▸ **Problem**: Leaving out the pictures, transcribe all of the records faithfully.
----- The data -----
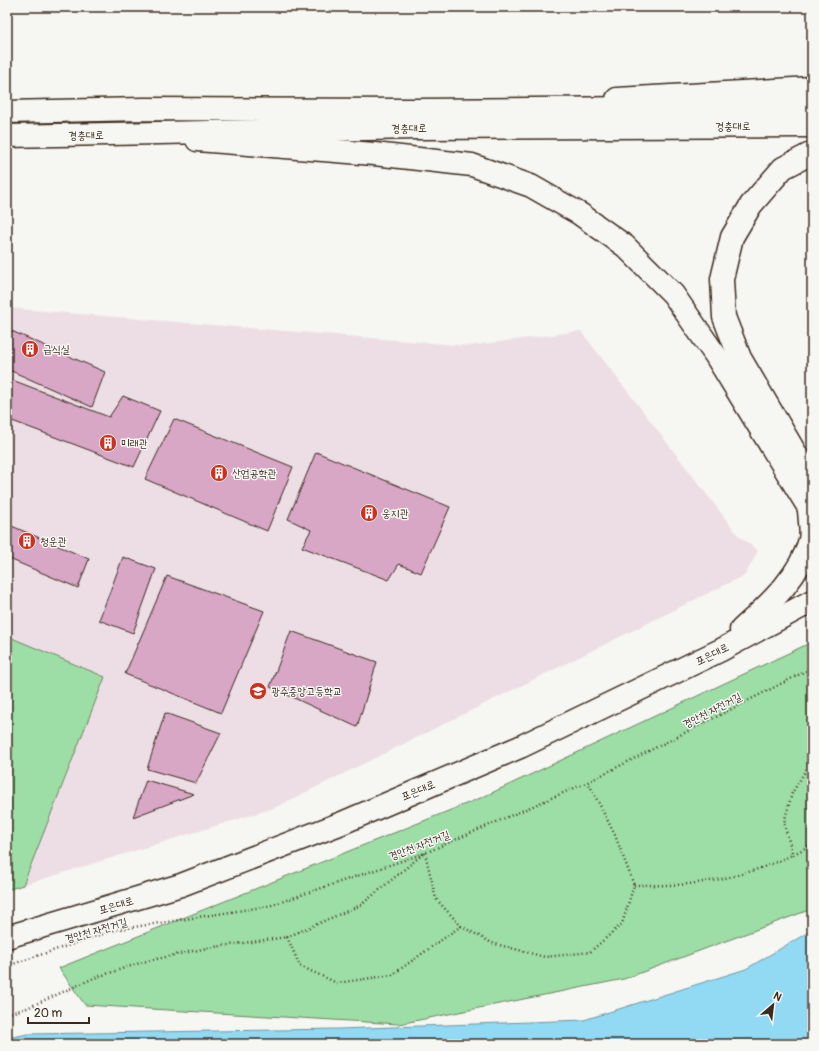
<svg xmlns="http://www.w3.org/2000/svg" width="819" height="1051" font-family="Pangolin,'Poor Story',sans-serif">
<rect width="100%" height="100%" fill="#f6f6f2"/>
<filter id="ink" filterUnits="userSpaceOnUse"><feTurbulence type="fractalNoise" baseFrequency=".025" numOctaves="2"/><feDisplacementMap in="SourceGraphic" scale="8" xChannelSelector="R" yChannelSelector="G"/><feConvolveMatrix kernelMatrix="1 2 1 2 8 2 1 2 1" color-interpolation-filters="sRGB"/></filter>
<g filter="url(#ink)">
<path fill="#eddee5" d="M7 308 469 346 581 331 738 535 758 551 745 575 274 808 7 890Z"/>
<g fill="#9ddda6" stroke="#6c8462">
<path d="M7 636 105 677 23 885 7 890Z"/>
<path d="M812 642V908L809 910 624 979 399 1024 85 1005 59 968 483 797Z"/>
</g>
<path fill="#92daf4" stroke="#6f949e" d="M812 930V1044H7V1038L28 1034 339 1029 584 1020 746 969Z"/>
<g fill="#d8a7c6" stroke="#3b2a1e">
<path d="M7 329 105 372 92 407 7 369Z"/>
<path d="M7 378 109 417 123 396 160 411 134 467 7 419Z"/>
<path d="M174 419 293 467 267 531 145 479Z"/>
<path d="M316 452 450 507 421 573 399 564 389 580 302 547 311 530 288 519Z"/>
<path d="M7 524 89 559 78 588 7 558Z"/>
<path d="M123 557 156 569 133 633 99 620Z"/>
<path d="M167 576 264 611 221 713 125 674Z"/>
<path d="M291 631 377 662 357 727 270 687Z"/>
<path d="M165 713 221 733 196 783 147 769Z"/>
<path d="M146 780 194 794 133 817Z"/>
</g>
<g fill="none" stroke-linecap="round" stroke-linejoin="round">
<defs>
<g id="secondary">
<path d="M617 99 812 88"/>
<path d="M197 140 374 154 472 165 531 186 580 214 625 246 673 294 716 356 812 513"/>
<path d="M812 153 783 168 751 205 732 237 722 279 724 317 740 358 806 471 812 476"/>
<path d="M741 630C768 605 800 577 810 540 812 530 809 518 809 508"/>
<path d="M7 937 181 885 342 823 520 747 721 650 812 601"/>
</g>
<g id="primary">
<path d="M7 112 143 109 418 110 760 107 812 108"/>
<path d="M7 136 418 128 812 126"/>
</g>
</defs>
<use href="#secondary" stroke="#3b2a1e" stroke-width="25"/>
<use href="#primary" stroke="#3b2a1e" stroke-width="25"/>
<g stroke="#3b2a1e" stroke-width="2.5" stroke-dasharray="1 3" stroke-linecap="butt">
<path d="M425 853 436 899 461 926 492 943 545 957 590 952 622 924 634 885 615 835 588 782"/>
<path d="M793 856 784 823 792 793 809 765 812 764"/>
<path d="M634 885C654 885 676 886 696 883 737 878 777 865 812 844"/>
<path d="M287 937 300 966 337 983 392 975 461 926"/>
<path d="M7 966 115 930 269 906 425 853 588 782 812 668"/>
<path d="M7 1014 27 1008 94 978 143 962 207 948 287 937 361 905 423 854"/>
</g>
<use href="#secondary" stroke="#f6f6f2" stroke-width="22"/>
<use href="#primary" stroke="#f6f6f2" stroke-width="22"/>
</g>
</g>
<defs>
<symbol id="building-disc" viewBox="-11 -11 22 22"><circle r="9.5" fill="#c8321e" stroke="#f6f6f2"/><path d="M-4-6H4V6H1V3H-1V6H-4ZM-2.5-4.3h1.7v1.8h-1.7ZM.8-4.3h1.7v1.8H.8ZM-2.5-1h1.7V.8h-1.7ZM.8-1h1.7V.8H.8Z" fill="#fff"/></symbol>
<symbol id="school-disc" viewBox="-11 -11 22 22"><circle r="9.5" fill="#c8321e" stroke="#f6f6f2"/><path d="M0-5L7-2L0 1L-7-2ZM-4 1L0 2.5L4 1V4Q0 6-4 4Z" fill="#fff"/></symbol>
</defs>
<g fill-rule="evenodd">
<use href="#building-disc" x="20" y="339" width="20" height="20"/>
<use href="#building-disc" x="98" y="433" width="20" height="20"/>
<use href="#building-disc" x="209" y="463" width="20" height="20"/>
<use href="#building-disc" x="359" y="503" width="20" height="20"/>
<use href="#building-disc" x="17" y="531" width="20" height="20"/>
<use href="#school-disc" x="248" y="681" width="20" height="20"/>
</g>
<g text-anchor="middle" stroke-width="3" stroke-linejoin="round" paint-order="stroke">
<g font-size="11" fill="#3b2a1e" stroke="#f6f6f2">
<text x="733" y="130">경충대로</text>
<text transform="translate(409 128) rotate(-1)" y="4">경충대로</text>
<text transform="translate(86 135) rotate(-1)" y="4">경충대로</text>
<text transform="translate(712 654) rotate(-27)" y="4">포은대로</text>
<text transform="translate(712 710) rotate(-27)" y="4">경안천 자전거길</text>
<text transform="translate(418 790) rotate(-23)" y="4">포은대로</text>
<text transform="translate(419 845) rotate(-21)" y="4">경안천 자전거길</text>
<text transform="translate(116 905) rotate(-17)" y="4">포은대로</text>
<text transform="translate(96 930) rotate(-16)" y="4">경안천 자전거길</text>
</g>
<g font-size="11" fill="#3b2a1e" stroke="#f6f6f2" text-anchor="start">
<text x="43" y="353">급식실</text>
<text x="121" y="447">미래관</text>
<text x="232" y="477">산업공학관</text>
<text x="382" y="517">웅지관</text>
<text x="40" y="545">청운관</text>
<text x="271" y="695">광주중앙고등학교</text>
</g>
</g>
<rect width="819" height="1051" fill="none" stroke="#f6f6f2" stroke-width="24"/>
<rect x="12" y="12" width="795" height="1027" fill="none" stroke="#3b2a1e" stroke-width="1.5" filter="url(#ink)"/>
<g transform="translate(773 1005) rotate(28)" stroke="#f6f6f2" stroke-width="3" paint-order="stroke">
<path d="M0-3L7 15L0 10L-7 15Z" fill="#3b2a1e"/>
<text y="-6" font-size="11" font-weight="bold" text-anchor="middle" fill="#3b2a1e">N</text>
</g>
<path d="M28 1017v6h61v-6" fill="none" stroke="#3b2a1e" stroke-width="2"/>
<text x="34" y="1017" font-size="12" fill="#3b2a1e" stroke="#f6f6f2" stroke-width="3" paint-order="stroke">20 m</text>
</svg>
-----
▸ **Response box**:
<svg xmlns="http://www.w3.org/2000/svg" width="819" height="1051" font-family="Pangolin,'Poor Story',sans-serif">
<rect width="100%" height="100%" fill="#f6f6f2"/>
<filter id="ink" filterUnits="userSpaceOnUse"><feTurbulence type="fractalNoise" baseFrequency=".025" numOctaves="2"/><feDisplacementMap in="SourceGraphic" scale="8" xChannelSelector="R" yChannelSelector="G"/><feConvolveMatrix kernelMatrix="1 2 1 2 8 2 1 2 1" color-interpolation-filters="sRGB"/></filter>
<g filter="url(#ink)">
<path fill="#eddee5" d="M7 308 469 346 581 331 738 535 758 551 745 575 274 808 7 890Z"/>
<g fill="#9ddda6" stroke="#6c8462">
<path d="M7 636 105 677 23 885 7 890Z"/>
<path d="M812 642V908L809 910 624 979 399 1024 85 1005 59 968 483 797Z"/>
</g>
<path fill="#92daf4" stroke="#6f949e" d="M812 930V1044H7V1038L28 1034 339 1029 584 1020 746 969Z"/>
<g fill="#d8a7c6" stroke="#3b2a1e">
<path d="M7 329 105 372 92 407 7 369Z"/>
<path d="M7 378 109 417 123 396 160 411 134 467 7 419Z"/>
<path d="M174 419 293 467 267 531 145 479Z"/>
<path d="M316 452 450 507 421 573 399 564 389 580 302 547 311 530 288 519Z"/>
<path d="M7 524 89 559 78 588 7 558Z"/>
<path d="M123 557 156 569 133 633 99 620Z"/>
<path d="M167 576 264 611 221 713 125 674Z"/>
<path d="M291 631 377 662 357 727 270 687Z"/>
<path d="M165 713 221 733 196 783 147 769Z"/>
<path d="M146 780 194 794 133 817Z"/>
</g>
<g fill="none" stroke-linecap="round" stroke-linejoin="round">
<defs>
<g id="secondary">
<path d="M617 99 812 88"/>
<path d="M197 140 374 154 472 165 531 186 580 214 625 246 673 294 716 356 812 513"/>
<path d="M812 153 783 168 751 205 732 237 722 279 724 317 740 358 806 471 812 476"/>
<path d="M741 630C768 605 800 577 810 540 812 530 809 518 809 508"/>
<path d="M7 937 181 885 342 823 520 747 721 650 812 601"/>
</g>
<g id="primary">
<path d="M7 112 143 109 418 110 760 107 812 108"/>
<path d="M7 136 418 128 812 126"/>
</g>
</defs>
<use href="#secondary" stroke="#3b2a1e" stroke-width="25"/>
<use href="#primary" stroke="#3b2a1e" stroke-width="25"/>
<g stroke="#3b2a1e" stroke-width="2.5" stroke-dasharray="1 3" stroke-linecap="butt">
<path d="M425 853 436 899 461 926 492 943 545 957 590 952 622 924 634 885 615 835 588 782"/>
<path d="M793 856 784 823 792 793 809 765 812 764"/>
<path d="M634 885C654 885 676 886 696 883 737 878 777 865 812 844"/>
<path d="M287 937 300 966 337 983 392 975 461 926"/>
<path d="M7 966 115 930 269 906 425 853 588 782 812 668"/>
<path d="M7 1014 27 1008 94 978 143 962 207 948 287 937 361 905 423 854"/>
</g>
<use href="#secondary" stroke="#f6f6f2" stroke-width="22"/>
<use href="#primary" stroke="#f6f6f2" stroke-width="22"/>
</g>
</g>
<defs>
<symbol id="building-disc" viewBox="-11 -11 22 22"><circle r="9.5" fill="#c8321e" stroke="#f6f6f2"/><path d="M-4-6H4V6H1V3H-1V6H-4ZM-2.5-4.3h1.7v1.8h-1.7ZM.8-4.3h1.7v1.8H.8ZM-2.5-1h1.7V.8h-1.7ZM.8-1h1.7V.8H.8Z" fill="#fff"/></symbol>
<symbol id="school-disc" viewBox="-11 -11 22 22"><circle r="9.5" fill="#c8321e" stroke="#f6f6f2"/><path d="M0-5L7-2L0 1L-7-2ZM-4 1L0 2.5L4 1V4Q0 6-4 4Z" fill="#fff"/></symbol>
</defs>
<g fill-rule="evenodd">
<use href="#building-disc" x="20" y="339" width="20" height="20"/>
<use href="#building-disc" x="98" y="433" width="20" height="20"/>
<use href="#building-disc" x="209" y="463" width="20" height="20"/>
<use href="#building-disc" x="359" y="503" width="20" height="20"/>
<use href="#building-disc" x="17" y="531" width="20" height="20"/>
<use href="#school-disc" x="248" y="681" width="20" height="20"/>
</g>
<g text-anchor="middle" stroke-width="3" stroke-linejoin="round" paint-order="stroke">
<g font-size="11" fill="#3b2a1e" stroke="#f6f6f2">
<text x="733" y="130">경충대로</text>
<text transform="translate(409 128) rotate(-1)" y="4">경충대로</text>
<text transform="translate(86 135) rotate(-1)" y="4">경충대로</text>
<text transform="translate(712 654) rotate(-27)" y="4">포은대로</text>
<text transform="translate(712 710) rotate(-27)" y="4">경안천 자전거길</text>
<text transform="translate(418 790) rotate(-23)" y="4">포은대로</text>
<text transform="translate(419 845) rotate(-21)" y="4">경안천 자전거길</text>
<text transform="translate(116 905) rotate(-17)" y="4">포은대로</text>
<text transform="translate(96 930) rotate(-16)" y="4">경안천 자전거길</text>
</g>
<g font-size="11" fill="#3b2a1e" stroke="#f6f6f2" text-anchor="start">
<text x="43" y="353">급식실</text>
<text x="121" y="447">미래관</text>
<text x="232" y="477">산업공학관</text>
<text x="382" y="517">웅지관</text>
<text x="40" y="545">청운관</text>
<text x="271" y="695">광주중앙고등학교</text>
</g>
</g>
<rect width="819" height="1051" fill="none" stroke="#f6f6f2" stroke-width="24"/>
<rect x="12" y="12" width="795" height="1027" fill="none" stroke="#3b2a1e" stroke-width="1.5" filter="url(#ink)"/>
<g transform="translate(773 1005) rotate(28)" stroke="#f6f6f2" stroke-width="3" paint-order="stroke">
<path d="M0-3L7 15L0 10L-7 15Z" fill="#3b2a1e"/>
<text y="-6" font-size="11" font-weight="bold" text-anchor="middle" fill="#3b2a1e">N</text>
</g>
<path d="M28 1017v6h61v-6" fill="none" stroke="#3b2a1e" stroke-width="2"/>
<text x="34" y="1017" font-size="12" fill="#3b2a1e" stroke="#f6f6f2" stroke-width="3" paint-order="stroke">20 m</text>
</svg>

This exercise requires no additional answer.